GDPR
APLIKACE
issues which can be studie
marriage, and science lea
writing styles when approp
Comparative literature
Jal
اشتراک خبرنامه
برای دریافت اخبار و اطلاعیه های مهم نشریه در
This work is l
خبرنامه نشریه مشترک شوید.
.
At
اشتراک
• • • • • • •
DIRECTIONS FOR THIS TASK |
Recast the lines above as a Markdown table with two columns, Row and Line: number each line in order under Row and put its text under Line, leaving out any blank lines.

OUTPUT |
| Row | Line |
|---|---|
| 1 | GDPR |
| 2 | APLIKACE |
| 3 | issues which can be studie |
| 4 | marriage, and science lea |
| 5 | writing styles when approp |
| 6 | Comparative literature |
| 7 | Jal |
| 8 | اشتراک خبرنامه |
| 9 | برای دریافت اخبار و اطلاعیه های مهم نشریه در |
| 10 | This work is l |
| 11 | خبرنامه نشریه مشترک شوید. |
| 12 | . |
| 13 | At |
| 14 | اشتراک |